Monday, March 31, 2014

I Can Do All Things Through Christ...

“I can do all things through Christ who strenghtens me.”
I dont know how I can exactly put this. But its taking over so much of my life right now that it needs to be said. This simple verse from the Bible. Phillipians 4:13. Is taking over my life. I have always had a strong relationship with God. And over the past few months I have gone through my own list of hardships and struggles.  These are the times where one might stear away from faith and get angry. I have seen it happen to me before. I get caught up in not feeling well, I get angry, I start thinking why me? And sure enough I find myself in less and less devotion and prayer with the Lord. However, I am finding myself feeling closer to God than I have ever felt. I am talking to him all day. I am asking him to help me through easy tasks and feeling like he is right with me on harder ones.  There are so many times in my days where something minut happens where I think “Oh my gosh, thank you God.”
Well take today for example, I rode my bike to school. My class didnt get out until about 7pm. Its late January so it was already dark. Now I ride safe, I have lights on my bike and all that jazz. But its not me I am worried about. All the drivers are going every which way trying to get to who knows where. So I am about 1 block from home, on Valley View which is a pretty busy street. Some lady in a van, clearly not paying attention, clearly just moved to America… decides to pull out of the apartment driveway and almost hit me. Now if she would have hit me I would have flown into the busy street and been crushed. I immediatly swerved and yelled something that probably sounded like “AY AY AY” haha! I am sure I looked ridiculous. On the remainder of my short ride home my heart was pounding and all I could think was WOW God is totally looking out for me.

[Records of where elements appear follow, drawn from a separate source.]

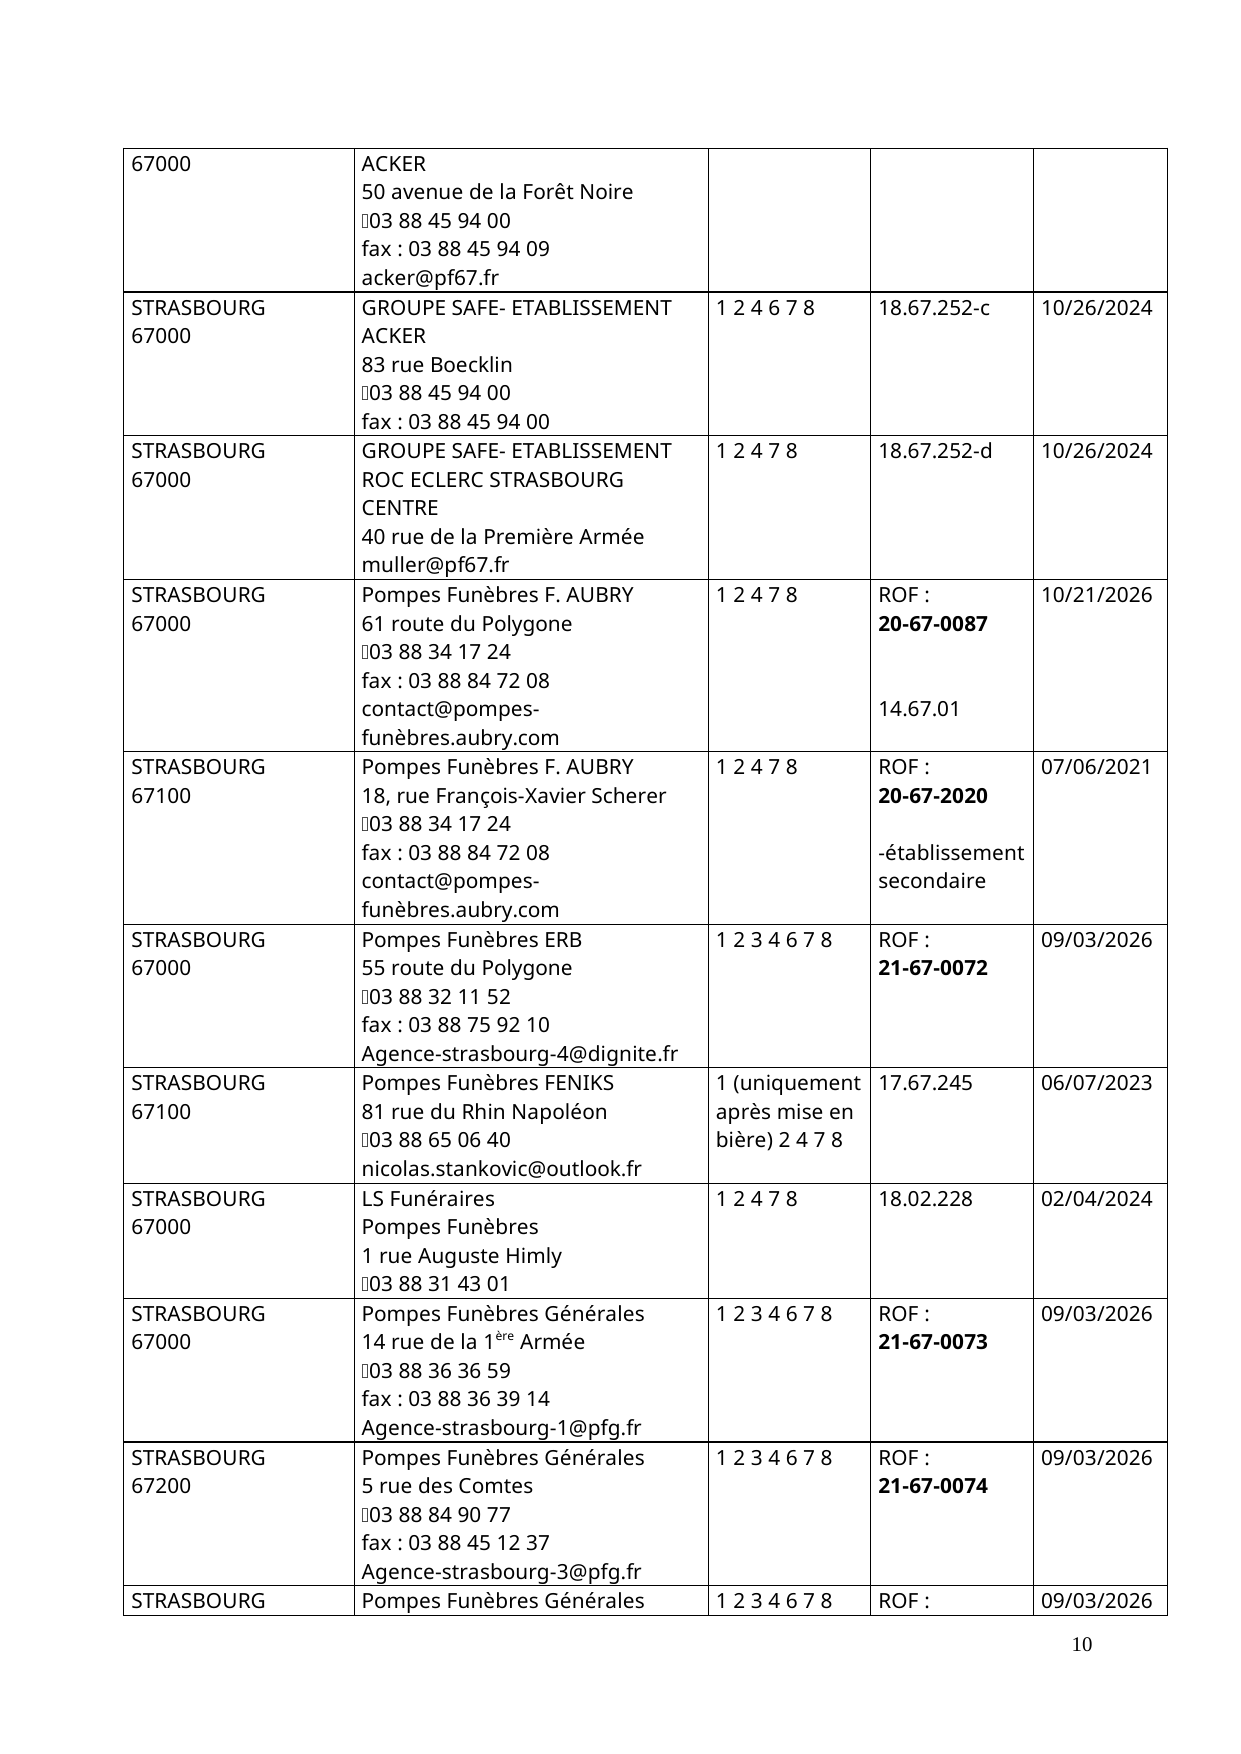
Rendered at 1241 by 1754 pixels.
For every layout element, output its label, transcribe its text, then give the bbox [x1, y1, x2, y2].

table_cell 26/10/2024 [1034, 436, 1167, 579]
table_cell 1 2 4 7 8 [709, 580, 870, 751]
table_cell STRASBOURG 67000 [124, 580, 354, 751]
table_cell 67000 [124, 149, 354, 291]
table_cell ROF : 20-67-2020 -établissement secondaire [871, 752, 1033, 923]
table_cell 09/03/2026 [1034, 1586, 1167, 1615]
table_cell 21/10/2026 [1034, 580, 1167, 751]
table_cell ACKER 50 avenue de la Forêt Noire 03 88 45 94 00 fax : 03 88 45 94 09 acker@pf67.fr [355, 149, 708, 291]
table_cell STRASBOURG 67100 [124, 1068, 354, 1182]
table_cell Pompes Funèbres F. AUBRY 18, rue François-Xavier Scherer 03 88 34 17 24 fax : 03 88 84 72 08 contact@pompes-funèbres.aubry.com [355, 752, 708, 923]
table_cell 09/03/2026 [1034, 1443, 1167, 1585]
table_cell Pompes Funèbres FENIKS 81 rue du Rhin Napoléon 03 88 65 06 40 nicolas.stankovic@outlook.fr [355, 1068, 708, 1182]
table_cell 18.67.252-c [871, 293, 1033, 435]
table_cell 09/03/2026 [1034, 925, 1167, 1067]
table_cell STRASBOURG 67100 [124, 752, 354, 923]
table_cell STRASBOURG 67200 [124, 1443, 354, 1585]
table_cell 1 (uniquement après mise en bière) 2 4 7 8 [709, 1068, 870, 1182]
table_cell [871, 149, 1033, 291]
table_cell [1034, 149, 1167, 291]
table_cell STRASBOURG 67000 [124, 1184, 354, 1298]
table_cell 1 2 3 4 6 7 8 [709, 1299, 870, 1441]
table_cell STRASBOURG 67000 [124, 1299, 354, 1441]
table_cell Pompes Funèbres F. AUBRY 61 route du Polygone 03 88 34 17 24 fax : 03 88 84 72 08 contact@pompes-funèbres.aubry.com [355, 580, 708, 751]
table_cell Pompes Funèbres Générales 5 rue des Comtes 03 88 84 90 77 fax : 03 88 45 12 37 Agence-strasbourg-3@pfg.fr [355, 1443, 708, 1585]
table_cell 1 2 4 6 7 8 [709, 293, 870, 435]
table_cell STRASBOURG 67000 [124, 293, 354, 435]
table_cell Pompes Funèbres ERB 55 route du Polygone 03 88 32 11 52 fax : 03 88 75 92 10 Agence-strasbourg-4@dignite.fr [355, 925, 708, 1067]
table_cell 1 2 4 7 8 [709, 436, 870, 579]
table_cell 1 2 4 7 8 [709, 752, 870, 923]
table_cell Pompes Funèbres Générales [355, 1586, 708, 1615]
table_cell GROUPE SAFE- ETABLISSEMENT ACKER 83 rue Boecklin 03 88 45 94 00 fax : 03 88 45 94 00 [355, 293, 708, 435]
table_cell STRASBOURG 67000 [124, 436, 354, 579]
table_cell ROF : [871, 1586, 1033, 1615]
table_cell ROF : 21-67-0074 [871, 1443, 1033, 1585]
table_cell ROF : 21-67-0072 [871, 925, 1033, 1067]
table_cell 26/10/2024 [1034, 293, 1167, 435]
table_cell 18.67.252-d [871, 436, 1033, 579]
table_cell ROF : 20-67-0087 14.67.01 [871, 580, 1033, 751]
table_cell 1 2 3 4 6 7 8 [709, 1443, 870, 1585]
table_cell 06/07/2021 [1034, 752, 1167, 923]
table_cell 04/02/2024 [1034, 1184, 1167, 1298]
table_cell STRASBOURG [124, 1586, 354, 1615]
table_cell 09/03/2026 [1034, 1299, 1167, 1441]
table_cell 07/06/2023 [1034, 1068, 1167, 1182]
table_cell 17.67.245 [871, 1068, 1033, 1182]
table_cell 1 2 3 4 6 7 8 [709, 925, 870, 1067]
table_cell 1 2 3 4 6 7 8 [709, 1586, 870, 1615]
table_cell [709, 149, 870, 291]
table_cell ROF : 21-67-0073 [871, 1299, 1033, 1441]
table_cell 1 2 4 7 8 [709, 1184, 870, 1298]
table_cell GROUPE SAFE- ETABLISSEMENT ROC ECLERC STRASBOURG CENTRE 40 rue de la Première Armée muller@pf67.fr [355, 436, 708, 579]
table_cell LS Funéraires Pompes Funèbres 1 rue Auguste Himly 03 88 31 43 01 [355, 1184, 708, 1298]
table_cell STRASBOURG 67000 [124, 925, 354, 1067]
table_cell Pompes Funèbres Générales 14 rue de la 1ère Armée 03 88 36 36 59 fax : 03 88 36 39 14 Agence-strasbourg-1@pfg.fr [355, 1299, 708, 1441]
table_cell 18.02.228 [871, 1184, 1033, 1298]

Rewind to about 2 weeks ago… I was on the 91 freeway stopped in traffic. All the cars in front of me were stopped. The car pool lane was still traveling at a speed of probably 60-70. I had my foot on my brake, at a dead stop in my little Civic. The car behind me (Black Izusu SUV, think it was a trooper, no front license plate) decided to no stop and ram into me as hard as possible. I thankfully had enough space in between me and the car in front of me that I didnt rearend them. My Ray Bans flew off, I jerked forward and was so startled I dont really know what happened next. I immediatly put on my hazards and start to get over. When I am safely on the shoulder, all I remember is saying out loud THANK YOU GOD! I could have been seriously hurt that was quite the impact! I look around and homie drove off!! where did that Black Izusu SUV go?  Well that really doesnt matter I guess.

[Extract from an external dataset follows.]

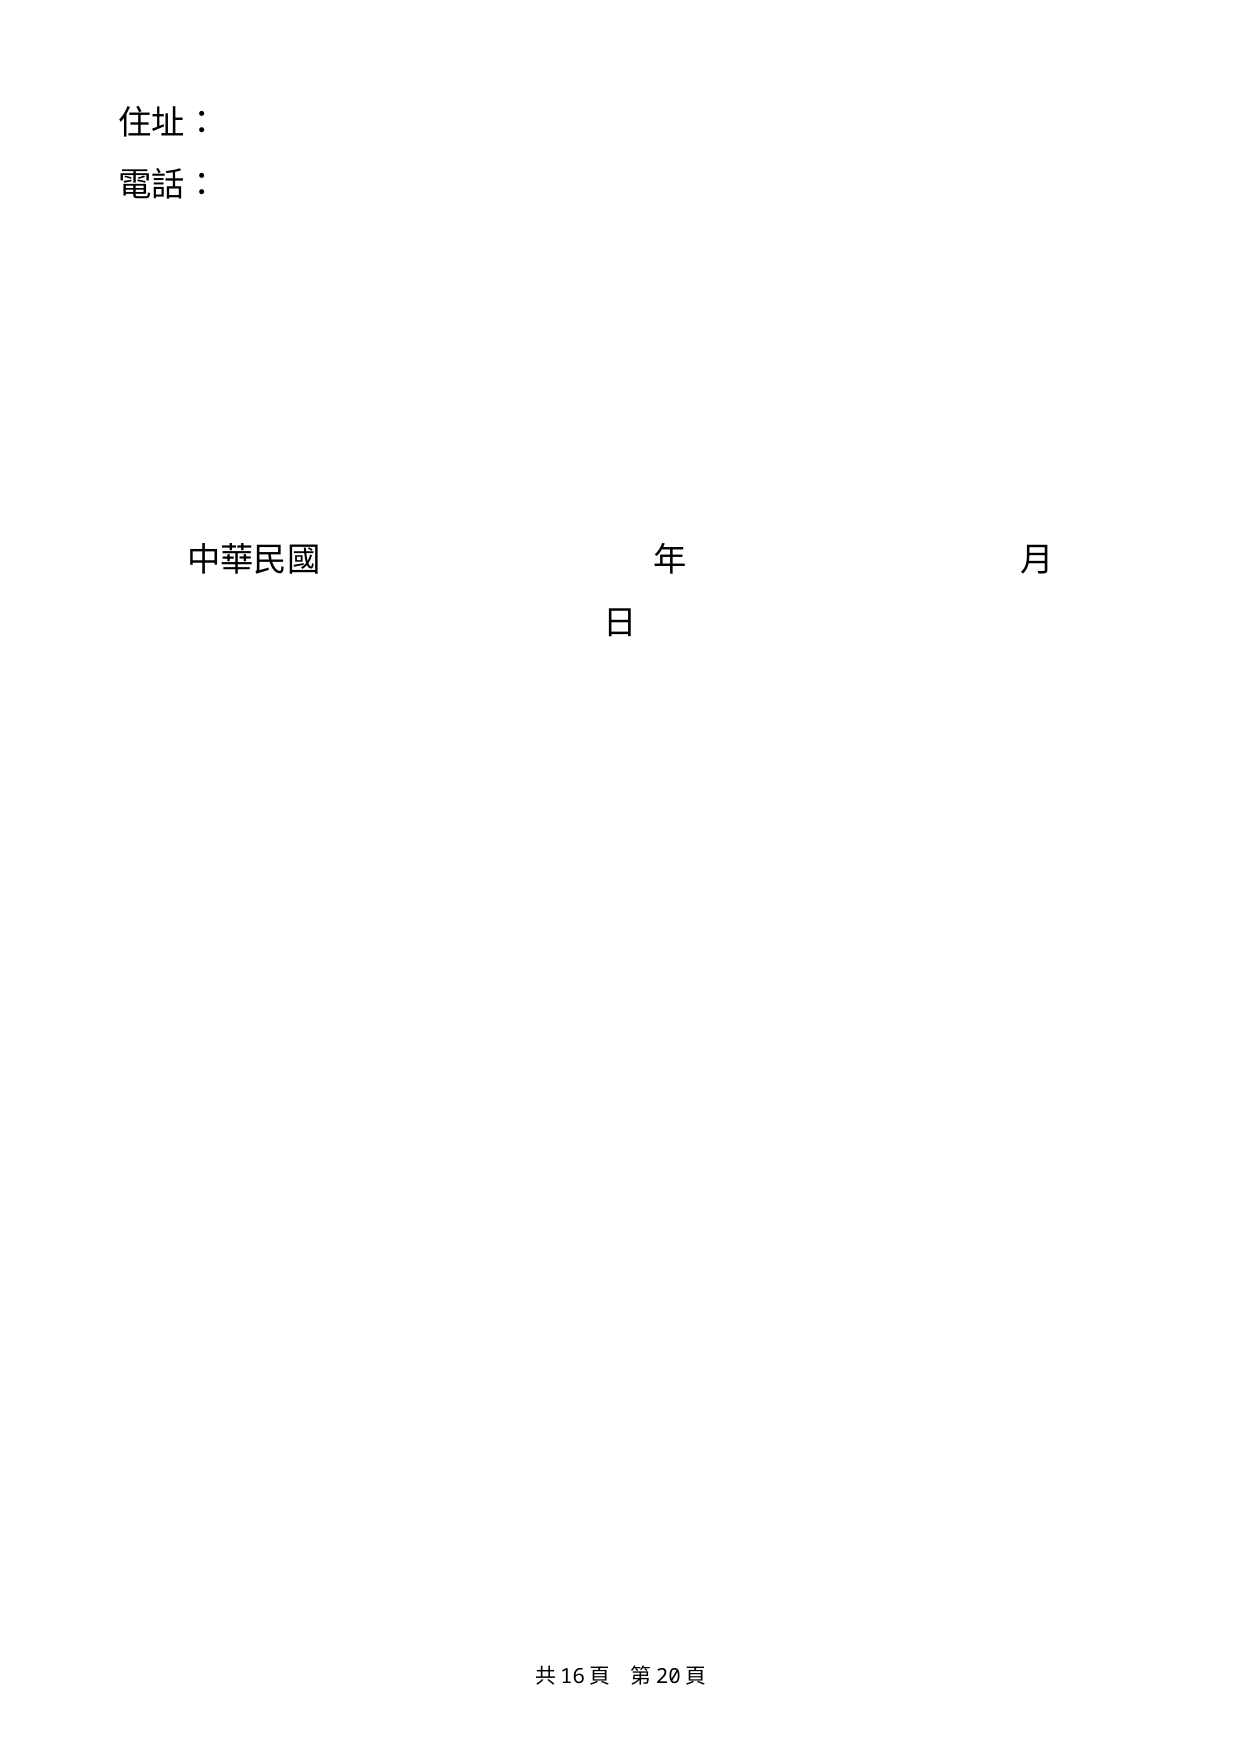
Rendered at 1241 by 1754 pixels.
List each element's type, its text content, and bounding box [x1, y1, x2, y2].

What matters is, I was okay. And then of course I start to wonder, why was I okay? What kind of guardian angel is watching me and keeping me so safe?  Im going off on a tangent here but the only reason I wear my seatbelt now is because of my friend Michele. Michele’s life was taken too soon in a car accident about 7 months ago.  I miss her more than I ever thought I could. That girl touched so many lives. More than she probably realized.  In a way I am jealous of Michele. Her life was complete. God was ready for her to go home.
And then theres my Uncle Bobby. Uncle Bobby seemed to have everything. He was full of life, he had a great career and the best laugh you ever heard. Uncle Bobby’s life was also taken on the freeway. He was riding his motorcycle about 10 miles an hour when he was hit from behind. We were all headed out to the desert for a family vacation on spring break. Another life taken too soon. Uncle Bobby’s relationship with God was so unique and amazing. You could see it in his actions. God was apart of him. I loved that about him.
We are all here on Earth, doing what we do, living how we live and praying that one day we get to spend eternity with the ones we love. When God decides we are ready we go into Heaven and watch over our loved ones here on Earth.  I guess I have learned I am not afraid anymore. Because when death sneaks up on me, I want everyone to know that I am ready to start my eternal life.
All I can ever hope for is to touch at least one life the way Michele and Uncle Bobby touched so many lives.